Я попыталась расслабиться. Опубликовали имя того бедняги, которого выпили: никто из нас его не знал. Он жил в нашем городе, но не поблизости. Больше ничего не происходило. Никаких сухарей – по крайней мере, больше ни одного не нашли. Спустя три дня, когда жизнь вроде бы вошла в привычное русло, я при виде Джесса и Тео, занявших столик у дверей, уже смогла сказать «Привет, как жизнь?» нормальным голосом.
Я как раз шла заступать на вечернюю десертную вахту. Паули провел в пекарне весь день и рад был уйти. Я по-прежнему почти всегда позволяла ему работать днем, а по вечерам быть свободным; мне предпочтительнее было не вставать в три сорок пять еще раз в неделю. Я привыкла не иметь личной жизни и хотела полагаться на Паули. Это был первый нанятый мною ученик, обладавший и сообразительностью, и интересом к работе с едой. А еще это был первый парень, который, похоже, не считал ущемлением своего мужского достоинства необходимость учиться всякой чепухе и подчиняться кому-то моего пола и возраста. Ему еще предстояло пережить первый август в пекарне с включенными печами, но я считала, что он выдержит.

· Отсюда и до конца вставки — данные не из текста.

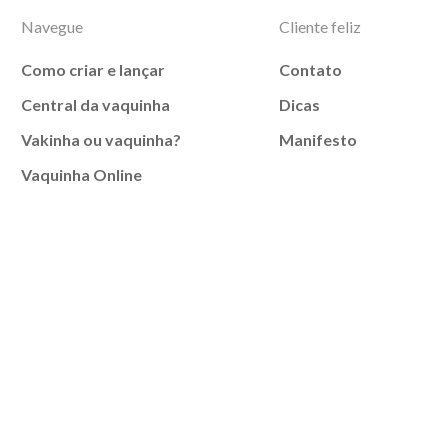
Navegue
Cliente feliz
Como criar e lançar
Contato
Central da vaquinha
Dicas
Vakinha ou vaquinha?
Manifesto
Vaquinha Online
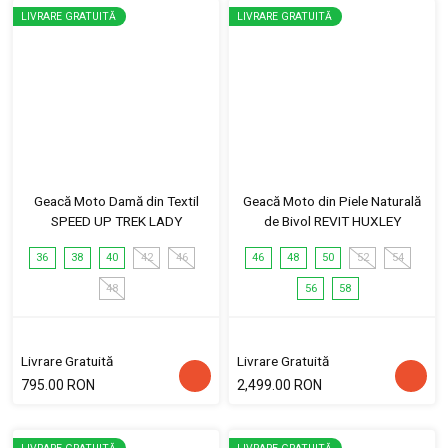
LIVRARE GRATUITĂ
LIVRARE GRATUITĂ
Geacă Moto Damă din Textil
Geacă Moto din Piele Naturală
SPEED UP TREK LADY
de Bivol REVIT HUXLEY
36
38
40
42
46
46
48
50
52
54
48
56
58
Livrare Gratuită
Livrare Gratuită
795.00 RON
2,499.00 RON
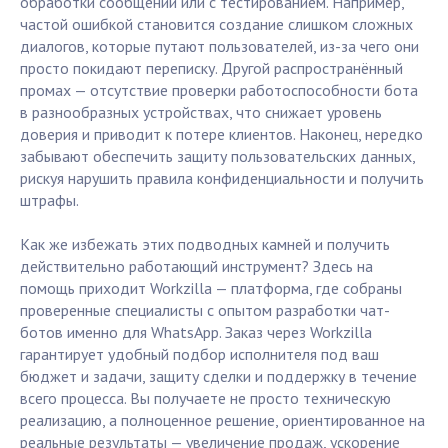
обработки сообщений или с тестированием. Например,
частой ошибкой становится создание слишком сложных
диалогов, которые путают пользователей, из-за чего они
просто покидают переписку. Другой распространённый
промах — отсутствие проверки работоспособности бота
в разнообразных устройствах, что снижает уровень
доверия и приводит к потере клиентов. Наконец, нередко
забывают обеспечить защиту пользовательских данных,
рискуя нарушить правила конфиденциальности и получить
штрафы.
Как же избежать этих подводных камней и получить
действительно работающий инструмент? Здесь на
помощь приходит Workzilla — платформа, где собраны
проверенные специалисты с опытом разработки чат-
ботов именно для WhatsApp. Заказ через Workzilla
гарантирует удобный подбор исполнителя под ваш
бюджет и задачи, защиту сделки и поддержку в течение
всего процесса. Вы получаете не просто техническую
реализацию, а полноценное решение, ориентированное на
реальные результаты — увеличение продаж, ускорение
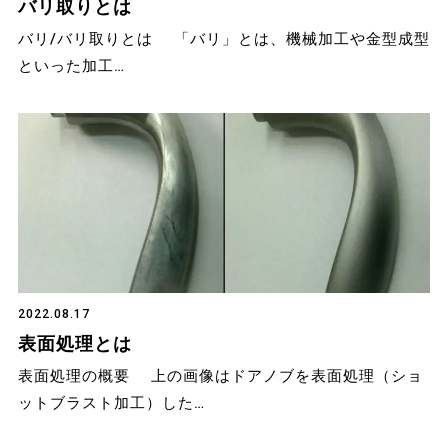
バリ取りとは
バリ/バリ取りとは 「バリ」とは、機械加工や金型成型
といった加工…
2022.08.17
表面処理とは
表面処理の概要 上の画像はドアノブを表面処理（ショ
ットブラスト加工）した…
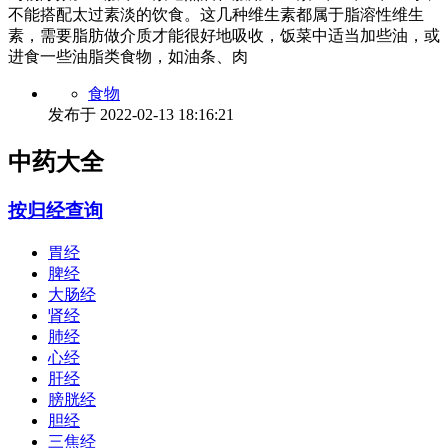
不能搭配太过素淡的饮食。这几种维生素都属于脂溶性维生
素，需要脂肪做介质才能很好地吸收，饭菜中适当加些油，或
进食一些油脂类食物，如油条、肉
食物
发布于
2022-02-13 18:16:21
中药大全
按归经查询
胃经
脾经
大肠经
肾经
肺经
心经
肝经
膀胱经
胆经
三焦经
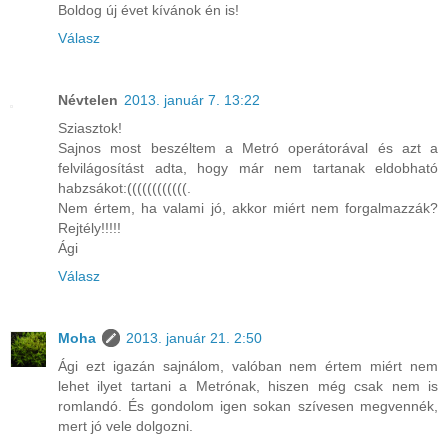
Boldog új évet kívánok én is!
Válasz
Névtelen
2013. január 7. 13:22
Sziasztok!
Sajnos most beszéltem a Metró operátorával és azt a
felvilágosítást adta, hogy már nem tartanak eldobható
habzsákot:((((((((((((.
Nem értem, ha valami jó, akkor miért nem forgalmazzák?
Rejtély!!!!!
Ági
Válasz
Moha
2013. január 21. 2:50
Ági ezt igazán sajnálom, valóban nem értem miért nem
lehet ilyet tartani a Metrónak, hiszen még csak nem is
romlandó. És gondolom igen sokan szívesen megvennék,
mert jó vele dolgozni.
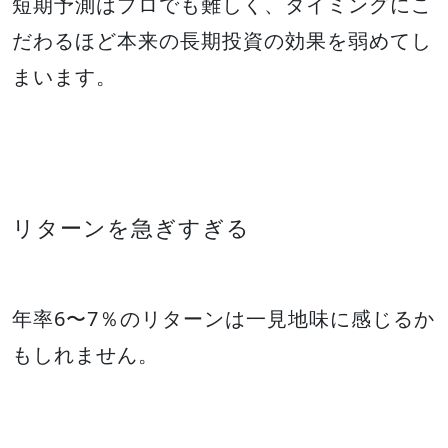
短期予測はプロでも難しく、タイミングにこ
だわるほど本来の長期投資の効果を弱めてし
まいます。
リターンを急ぎすぎる
年率6〜7％のリターンは一見地味に感じるか
もしれません。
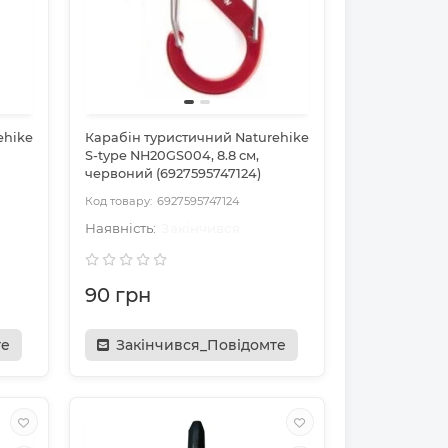
ehike
Карабін туристичний Naturehike
S-type NH20GS004, 8.8 см,
червоний (6927595747124)
6927595747124
Закінчився
90 грн
те
Закінчився_Повідомте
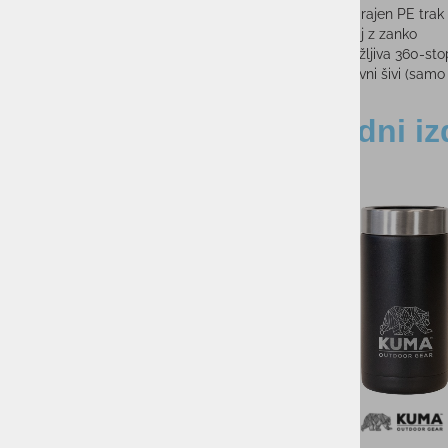
Nadgrajen PE trak 
Ročaj z zanko
Vzdržljiva 360-stop
Odsevni šivi (samo
Sorodni iz
!
NOVO!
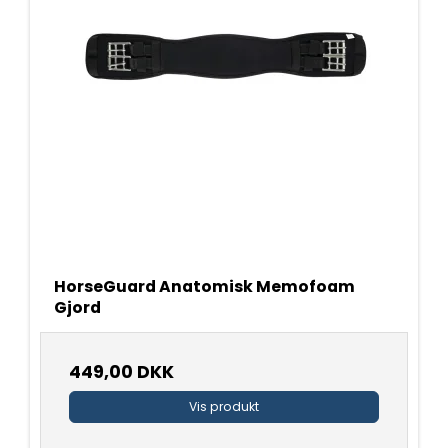
HorseGuard Anatomisk Memofoam
Gjord
449,00 DKK
Vis produkt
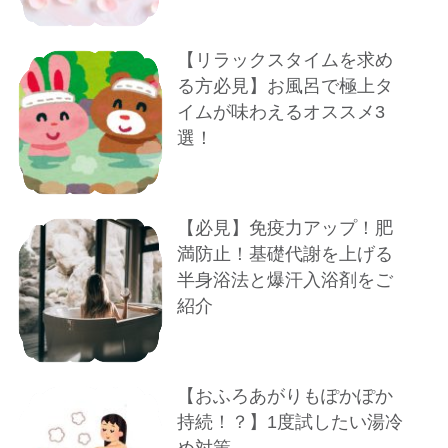
【リラックスタイムを求め
る方必見】お風呂で極上タ
イムが味わえるオススメ3
選！
【必見】免疫力アップ！肥
満防止！基礎代謝を上げる
半身浴法と爆汗入浴剤をご
紹介
【おふろあがりもぽかぽか
持続！？】1度試したい湯冷
め対策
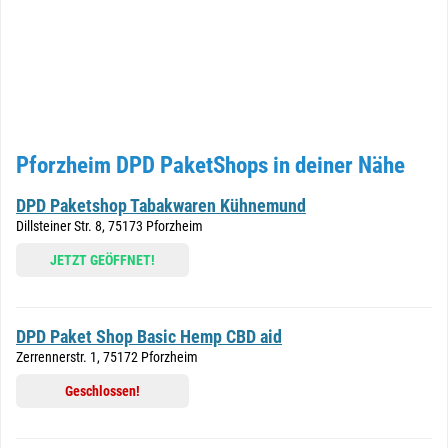
Pforzheim DPD PaketShops in deiner Nähe
DPD Paketshop Tabakwaren Kühnemund
Dillsteiner Str. 8, 75173 Pforzheim
JETZT GEÖFFNET!
DPD Paket Shop Basic Hemp CBD aid
Zerrennerstr. 1, 75172 Pforzheim
Geschlossen!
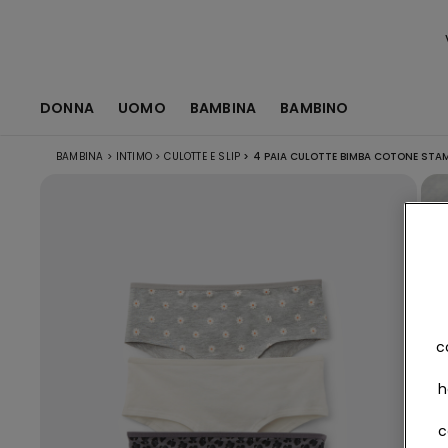
DONNA
UOMO
BAMBINA
BAMBINO
BAMBINA
>
INTIMO
>
CULOTTE E SLIP
>
4 PAIA CULOTTE BIMBA COTONE STA
c
h
c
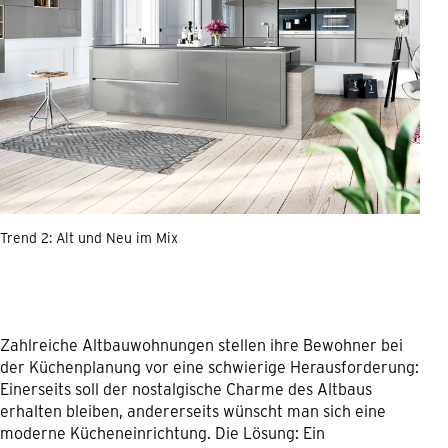
Trend 2: Alt und Neu im Mix
Zahlreiche Altbauwohnungen stellen ihre Bewohner bei
der Küchenplanung vor eine schwierige Herausforderung:
Einerseits soll der nostalgische Charme des Altbaus
erhalten bleiben, andererseits wünscht man sich eine
moderne Kücheneinrichtung. Die Lösung: Ein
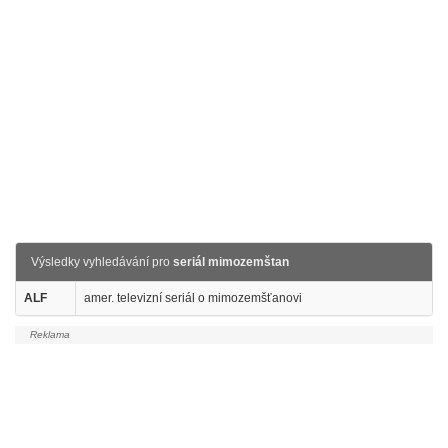
Výsledky vyhledávání pro
seriál mimozemštan
ALF
amer. televizní seriál o mimozemšťanovi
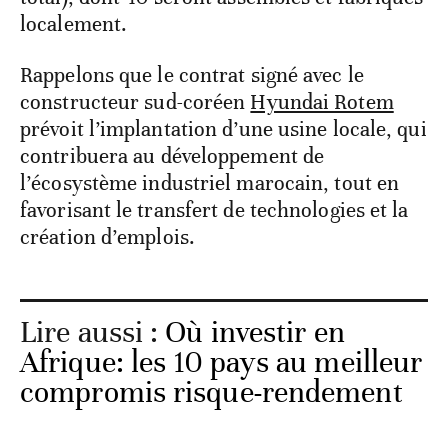
localement.
Rappelons que le contrat signé avec le
constructeur sud-coréen
Hyundai Rotem
prévoit l’implantation d’une usine locale, qui
contribuera au développement de
l’écosystème industriel marocain, tout en
favorisant le transfert de technologies et la
création d’emplois.
Lire aussi :
Où investir en
Afrique: les 10 pays au meilleur
compromis risque-rendement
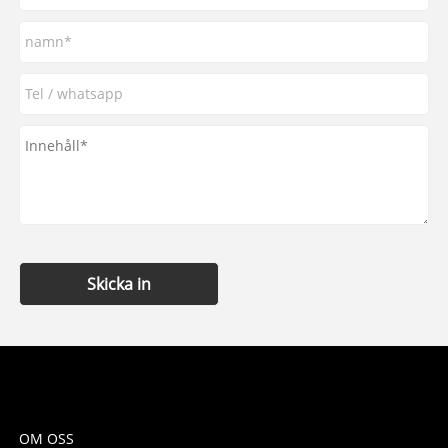
Skicka in
OM OSS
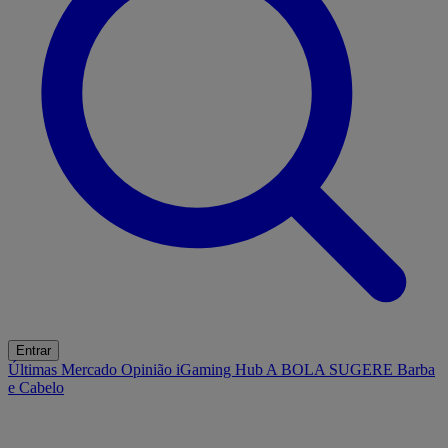
Entrar
Últimas
Mercado
Opinião
iGaming Hub
A BOLA SUGERE
Barba
e Cabelo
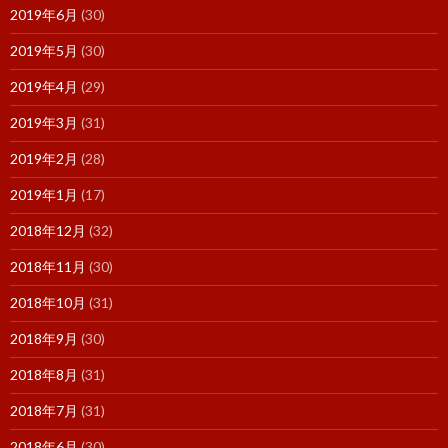
2019年6月
(30)
2019年5月
(30)
2019年4月
(29)
2019年3月
(31)
2019年2月
(28)
2019年1月
(17)
2018年12月
(32)
2018年11月
(30)
2018年10月
(31)
2018年9月
(30)
2018年8月
(31)
2018年7月
(31)
2018年6月
(30)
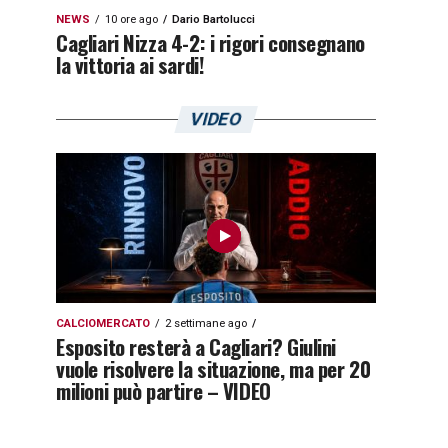
NEWS
10 ore ago
Dario Bartolucci
Cagliari Nizza 4-2: i rigori consegnano
la vittoria ai sardi!
VIDEO
CALCIOMERCATO
2 settimane ago
Esposito resterà a Cagliari? Giulini
vuole risolvere la situazione, ma per 20
milioni può partire – VIDEO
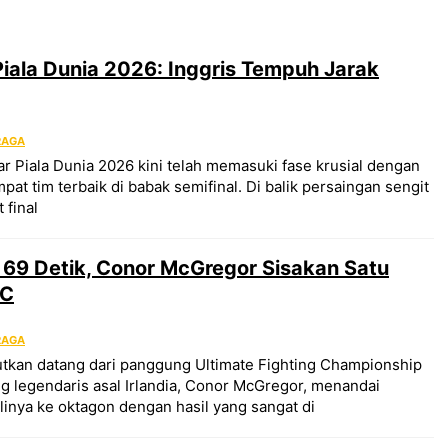
Piala Dunia 2026: Inggris Tempuh Jarak
RAGA
 Piala Dunia 2026 kini telah memasuki fase krusial dengan
at tim terbaik di babak semifinal. Di balik persaingan sengit
 final
 69 Detik, Conor McGregor Sisakan Satu
FC
RAGA
tkan datang dari panggung Ultimate Fighting Championship
g legendaris asal Irlandia, Conor McGregor, menandai
nya ke oktagon dengan hasil yang sangat di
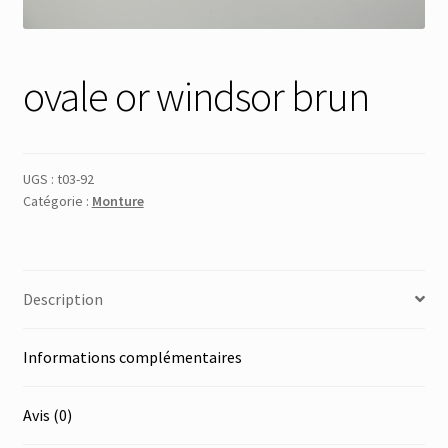
Membres
ovale or windsor brun
Mon Compte
Panier
UGS :
t03-92
Catégorie :
Monture
Réinitialisation du mot de passe
S’inscrire
Description
Search Results
Informations complémentaires
Avis (0)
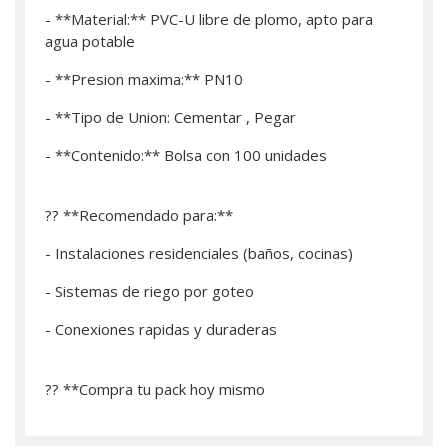
- **Material:** PVC-U libre de plomo, apto para
agua potable
- **Presion maxima:** PN10
- **Tipo de Union: Cementar , Pegar
- **Contenido:** Bolsa con 100 unidades
?? **Recomendado para:**
- Instalaciones residenciales (baños, cocinas)
- Sistemas de riego por goteo
- Conexiones rapidas y duraderas
?? **­Compra tu pack hoy mismo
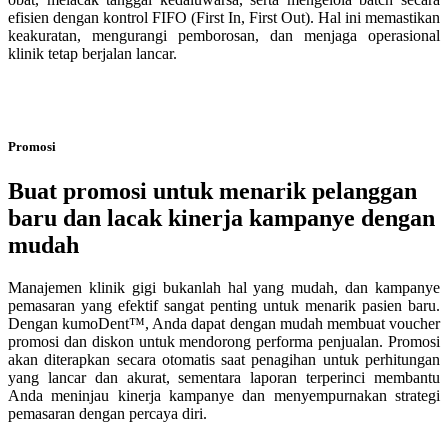
efisien dengan kontrol FIFO (First In, First Out). Hal ini memastikan
keakuratan, mengurangi pemborosan, dan menjaga operasional
klinik tetap berjalan lancar.
Promosi
Buat promosi untuk menarik pelanggan
baru dan lacak kinerja kampanye dengan
mudah
Manajemen klinik gigi bukanlah hal yang mudah, dan kampanye
pemasaran yang efektif sangat penting untuk menarik pasien baru.
Dengan kumoDent™, Anda dapat dengan mudah membuat voucher
promosi dan diskon untuk mendorong performa penjualan. Promosi
akan diterapkan secara otomatis saat penagihan untuk perhitungan
yang lancar dan akurat, sementara laporan terperinci membantu
Anda meninjau kinerja kampanye dan menyempurnakan strategi
pemasaran dengan percaya diri.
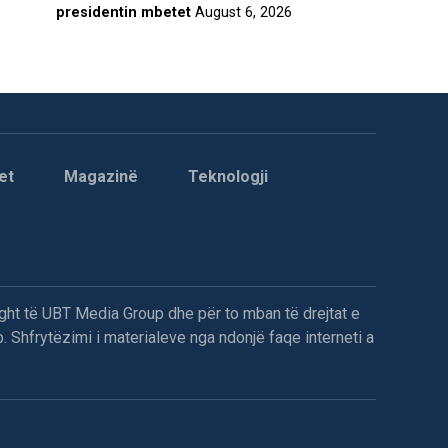
presidentin mbetet
August 6, 2026
et
Magazinë
Teknologji
ght të UBT Media Group dhe për to mban të drejtat e
. Shfrytëzimi i materialeve nga ndonjë faqe interneti a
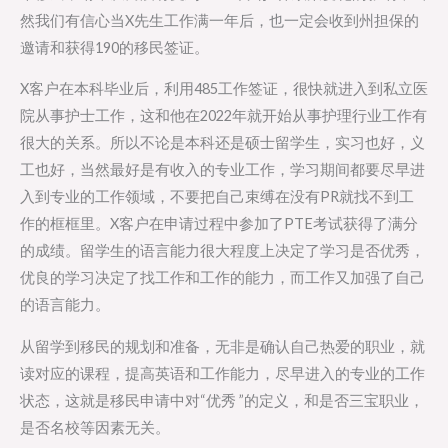
然我们有信心当X先生工作满一年后，也一定会收到州担保的
邀请和获得190的移民签证。
X客户在本科毕业后，利用485工作签证，很快就进入到私立医
院从事护士工作，这和他在2022年就开始从事护理行业工作有
很大的关系。所以不论是本科还是硕士留学生，实习也好，义
工也好，当然最好是有收入的专业工作，学习期间都要尽早进
入到专业的工作领域，不要把自己束缚在没有PR就找不到工
作的框框里。X客户在申请过程中参加了PTE考试获得了满分
的成绩。留学生的语言能力很大程度上决定了学习是否优秀，
优良的学习决定了找工作和工作的能力，而工作又加强了自己
的语言能力。
从留学到移民的规划和准备，无非是确认自己热爱的职业，就
读对应的课程，提高英语和工作能力，尽早进入的专业的工作
状态，这就是移民申请中对“优秀 ”的定义，和是否三宝职业，
是否名校等因素无关。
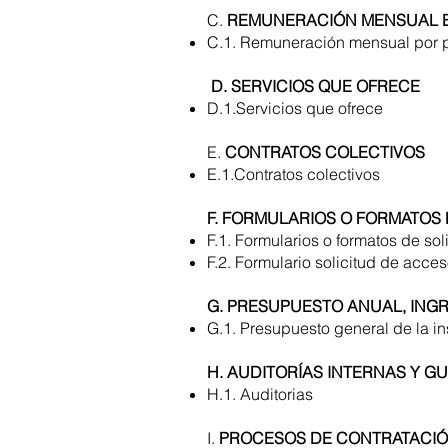
C.
REMUNERACIÓN MENSUAL E
C.1. Remuneración mensual por 
D. SERVICIOS QUE OFRECE
D.1.Servicios que ofrece
E.
CONTRATOS COLECTIVOS
E.1.Contratos colectivos
F. FORMULARIOS O FORMATOS 
F.1. Formularios o formatos de sol
F.2. Formulario solicitud de acce
G. PRESUPUESTO ANUAL, ING
G.1. Presupuesto general de la in
H. AUDITORÍAS INTERNAS Y 
H.1. Auditorias
I.
PROCESOS DE CONTRATACIÓ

Кофейня опустела немного раньше, чем обычно – особенно удивительно для воскресенья трехдневного уик-энда. Мы будем открыты завтра, в то время как большая часть работающего мира станет отмечать день рождения Жасмин Азиз, знаменитой дешифровщицы времен Войн Вуду, благодаря которой на месте Мичигана, земель Чиппевеа и большей части Онтарио не красуется самая большая на планете дымящаяся воронка. Но ее прозвали Мать Дурга, то бишь «Неприступная», задолго до ее геройского поступка, и имя приклеилось. Ха. Даже если бы «Кофейня Чарли» не работала по понедельникам трехдневного уик-энда, в этот понедельник пришлось бы открыться.
Я недавно вынула последние противни из печей, положила на полки или в холодильник то, что сегодня ночью вряд ли будет съедено, замесила тесто для завтрашних булочек и хлеба. И на пару минут вышла посидеть за стойкой, посплетничать с Лиз и Киоко, которые этой ночью работали допоздна, и Эмми – ее недавно выдвинули на должность помощника повара, и она боялась не выдержать нагрузки. (Меня это слегка уязвило – Эмми побывала в моих руках в промежутке между двумя учениками, и я считала, что была не менее безжалостным и темпераментным надзирателем, чем может оказаться любой из персонала кухни). Тео время от времени пытался проявлять признаки желания влюбиться в Киоко, но она знала об ООД и не велась. Чарли бродил из угла в угол – он не умел сидеть на месте. Мэл заканчивал дела на кухне, в том числе не позволял Кенни улизнуть раньше времени. Спокойная ночь давала время наверстать упущенное.